[Listed records]

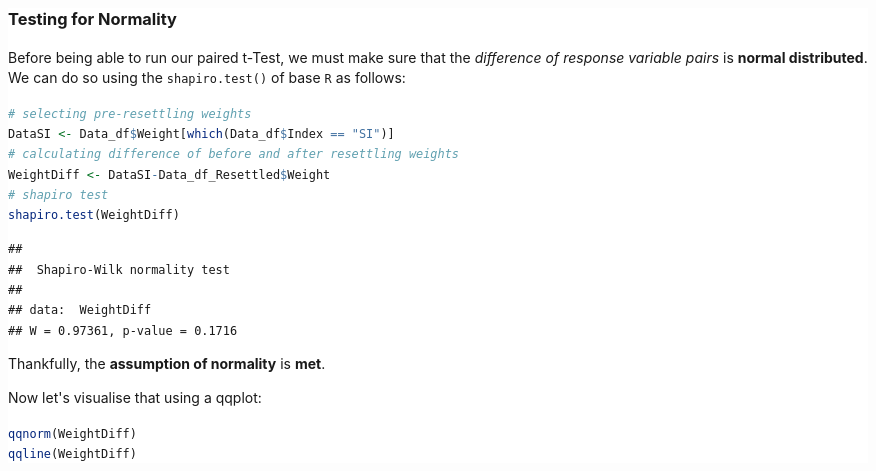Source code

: ### Testing for Normality
Before being able to run our paired t-Test, we must make sure that the *difference of response variable pairs* is **normal distributed**. We can do so using the `shapiro.test()` of base `R` as follows:

```r
# selecting pre-resettling weights
DataSI <- Data_df$Weight[which(Data_df$Index == "SI")]
# calculating difference of before and after resettling weights
WeightDiff <- DataSI-Data_df_Resettled$Weight
# shapiro test
shapiro.test(WeightDiff)
```

```
## 
## 	Shapiro-Wilk normality test
## 
## data:  WeightDiff
## W = 0.97361, p-value = 0.1716
```
Thankfully, the **assumption of normality** is **met**.

Now let's visualise that using a qqplot:

```r
qqnorm(WeightDiff)
qqline(WeightDiff)
```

[/Listed records]

What the task asks
Output each record above exactly as written. Skip any pictures.

The answer
Source code

: ### Testing for Normality
Before being able to run our paired t-Test, we must make sure that the *difference of response variable pairs* is **normal distributed**. We can do so using the `shapiro.test()` of base `R` as follows:

```r
# selecting pre-resettling weights
DataSI <- Data_df$Weight[which(Data_df$Index == "SI")]
# calculating difference of before and after resettling weights
WeightDiff <- DataSI-Data_df_Resettled$Weight
# shapiro test
shapiro.test(WeightDiff)
```

```
## 
## 	Shapiro-Wilk normality test
## 
## data:  WeightDiff
## W = 0.97361, p-value = 0.1716
```
Thankfully, the **assumption of normality** is **met**.

Now let's visualise that using a qqplot:

```r
qqnorm(WeightDiff)
qqline(WeightDiff)
```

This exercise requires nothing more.